APIs are no longer consumed exclusively by web and mobile applications. AI agents, coding assistants, and autonomous workflows now call APIs just like any other client — retrieving data, triggering actions, and chaining services together without human intervention. This is a fundamental shift in how APIs are consumed, and it makes the API gateway more relevant than ever. Every governance concern that applies to traditional API consumers — authentication, rate limiting, access control, observability — applies equally to AI-driven consumers, often with higher stakes because machines operate at speeds and volumes that amplify any gap in policy enforcement.
An AI gateway extends traditional API gateway capabilities to govern this new class of traffic. Where a conventional gateway manages requests between applications and backend services, an AI gateway manages traffic between applications and large language models (LLMs), MCP (Model Context Protocol) servers, and AI agents. It applies the same foundational principles — authentication, rate limiting, observability, and cost controls — while adding AI-specific capabilities. These include semantic routing, which selects the right model based on prompt meaning rather than static rules; semantic caching, which serves cached responses for prompts with equivalent meaning to reduce latency and cost; prompt guards that enforce content policies without brittle keyword lists; and PII sanitization across 30+ categories to prevent sensitive data from reaching external model providers.

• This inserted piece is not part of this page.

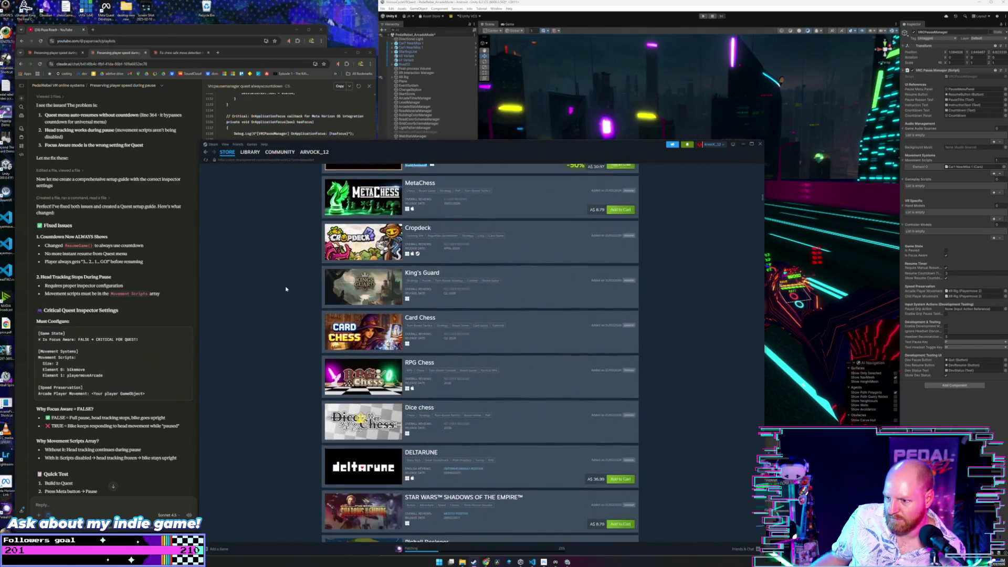
{"action": "scroll", "coordinate": [287, 288], "scroll_direction": "down", "scroll_amount": 3}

For organizations building their API infrastructure today, the connection between API gateways and AI gateways is not a stretch — it is a natural extension. The teams that govern API traffic are the same teams responsible for governing AI traffic, and doing both from a single control plane eliminates the need for separate, disconnected tools. Kong AI Gateway runs on the same core runtime as Kong Gateway, which means policies, observability, credentials, and infrastructure-as-code tooling work across both traditional API and AI workloads without duplication. AI traffic is just traffic — it deserves the same governance enterprises already apply to APIs.

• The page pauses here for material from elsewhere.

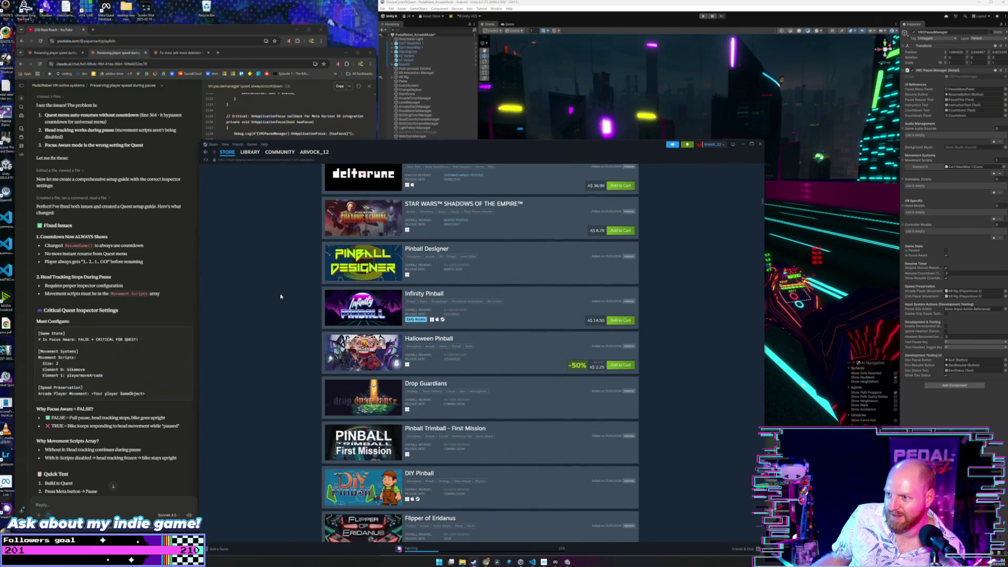
{"action": "scroll", "coordinate": [280, 296], "scroll_direction": "down", "scroll_amount": 2}
{"action": "scroll", "coordinate": [280, 297], "scroll_direction": "down", "scroll_amount": 2}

Machine learning also plays a growing role in API gateway security itself. ML-based threat detection can identify and respond to attacks in real time, recognizing anomalous patterns such as credential-stuffing attempts, bot-driven abuse, and injection attacks that rule-based systems may miss. As cyber threats become more sophisticated, the integration of AI and ML into gateway security will continue to expand — making API environments more resilient against evolving attack vectors.